[I18n-sig] [PATCH] UTF-8 decoding: Fix handling of invalid byte sequences
Florian Weimer
fw@deneb.cygnus.argh.org
05 May 2000 18:35:18 +0200
--=-=-=
Could you have a look at the following patch? It fixes a rather
funny scoping problem with the continue statement, which results in
more deterministic handling of invalid sequences. In addition, the
treatment of invalid characters in "replace" mode is improved: now,
an incomplete or otherwise invalid UTF-8 sequence generates exactly
one replacement character. As a result, the Python UTF-8 decoder now
passes Markus Kuhn's UTF-8 stress test. (Shall I make a Python test
out of it?)
If there aren't any objections, I'll forward this patch through the
official channels (if it's still necessary).
--=-=-=
Content-Type: text/x-patch
Content-Disposition: attachment; filename=python-utf8.diff
Index: unicodeobject.c
===================================================================
RCS file: /projects/cvsroot/python/dist/src/Objects/unicodeobject.c,v
retrieving revision 2.18
diff -u -r2.18 unicodeobject.c
--- unicodeobject.c 2000/05/04 15:52:20 2.18
+++ unicodeobject.c 2000/05/05 15:57:53
@@ -534,7 +534,8 @@
#define UTF8_ERROR(details) do { \
if (utf8_decoding_error(&s, &p, errors, details)) \
goto onError; \
- continue; \
+ else \
+ goto nextCharacter; \
} while (0)
PyObject *PyUnicode_DecodeUTF8(const char *s,
@@ -559,7 +560,10 @@
e = s + size;
while (s < e) {
- register Py_UNICODE ch = (unsigned char)*s;
+ register Py_UNICODE ch;
+
+ nextCharacter:
+ ch = (unsigned char)*s;
if (ch < 0x80) {
*p++ = ch;
@@ -583,29 +587,44 @@
break;
case 2:
- if ((s[1] & 0xc0) != 0x80)
+ if ((s[1] & 0xc0) != 0x80) {
UTF8_ERROR("invalid data");
+ }
ch = ((s[0] & 0x1f) << 6) + (s[1] & 0x3f);
- if (ch < 0x80)
+ if (ch < 0x80) {
+ /* Skip rest of this sequence. */
+ s++;
UTF8_ERROR("illegal encoding");
- else
+ } else
*p++ = ch;
break;
case 3:
if ((s[1] & 0xc0) != 0x80 ||
- (s[2] & 0xc0) != 0x80)
+ (s[2] & 0xc0) != 0x80) {
+ /* Skip character which likely belongs to this sequence. */
+ if ((s[1] & 0xc0) == 0x80) {
+ s++;
+ }
UTF8_ERROR("invalid data");
+ }
ch = ((s[0] & 0x0f) << 12) + ((s[1] & 0x3f) << 6) + (s[2] & 0x3f);
- if (ch < 0x800 || (ch >= 0xd800 && ch < 0xe000))

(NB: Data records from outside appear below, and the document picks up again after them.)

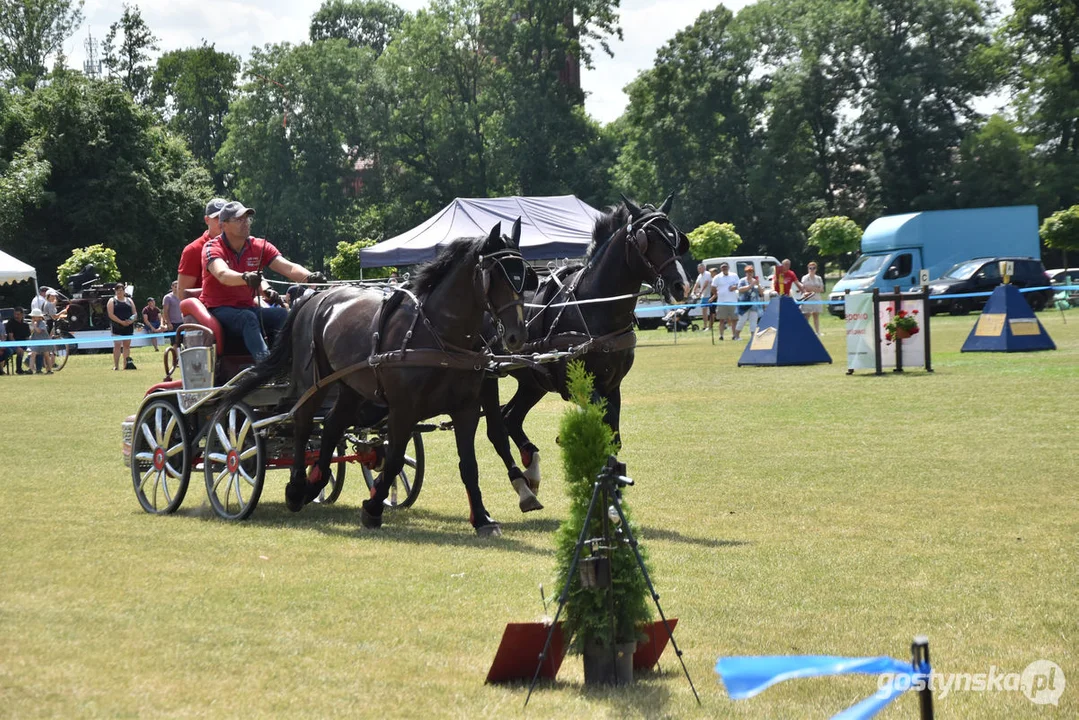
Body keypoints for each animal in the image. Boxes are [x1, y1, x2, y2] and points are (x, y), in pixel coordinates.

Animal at [224, 225, 530, 535]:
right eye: (497, 275)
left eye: (526, 274)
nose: (516, 335)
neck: (439, 336)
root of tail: (311, 298)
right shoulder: (403, 410)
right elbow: (393, 458)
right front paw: (372, 507)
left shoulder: (465, 408)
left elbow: (469, 464)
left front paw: (482, 518)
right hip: (313, 383)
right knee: (303, 423)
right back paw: (297, 488)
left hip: (351, 388)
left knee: (332, 425)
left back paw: (316, 481)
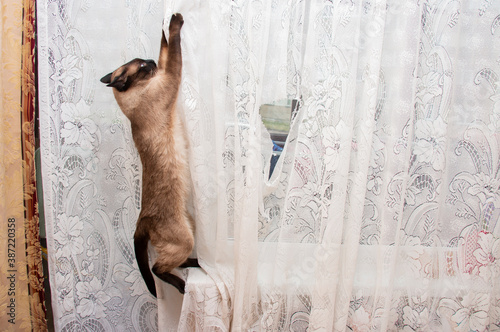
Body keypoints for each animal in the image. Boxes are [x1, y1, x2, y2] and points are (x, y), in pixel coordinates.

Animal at [100, 13, 197, 298]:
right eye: (142, 66)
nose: (151, 62)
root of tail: (141, 219)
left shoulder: (164, 72)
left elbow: (166, 48)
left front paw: (165, 25)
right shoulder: (169, 77)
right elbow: (173, 50)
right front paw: (175, 21)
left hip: (189, 225)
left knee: (172, 262)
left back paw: (195, 264)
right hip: (184, 238)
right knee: (157, 268)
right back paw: (181, 284)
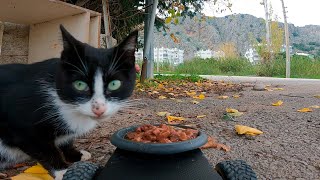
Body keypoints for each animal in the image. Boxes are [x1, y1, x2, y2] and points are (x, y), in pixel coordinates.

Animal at [0, 25, 138, 179]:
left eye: (114, 84)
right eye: (79, 85)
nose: (99, 108)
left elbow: (66, 140)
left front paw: (75, 154)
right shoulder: (20, 124)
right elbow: (43, 148)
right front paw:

+ if (ch < 0x800 || (ch >= 0xd800 && ch < 0xe000)) {
+ /* Skip rest of this sequence. */
+ s += 2;
UTF8_ERROR("illegal encoding");
- else
+ } else
*p++ = ch;
break;
default:
/* Other sizes are only needed for UCS-4 */
- UTF8_ERROR("unsupported Unicode code range");
+ /* Skip over these characters. */
+ s++;
+ while (s < e && ((*s & 0xc0) == 0x80)) s++;
+ /* UTF8_ERROR will skip one character. */
+ s--;
+ UTF8_ERROR("unsupported Unicode code range");
}
s += n;
}
--=-=-=--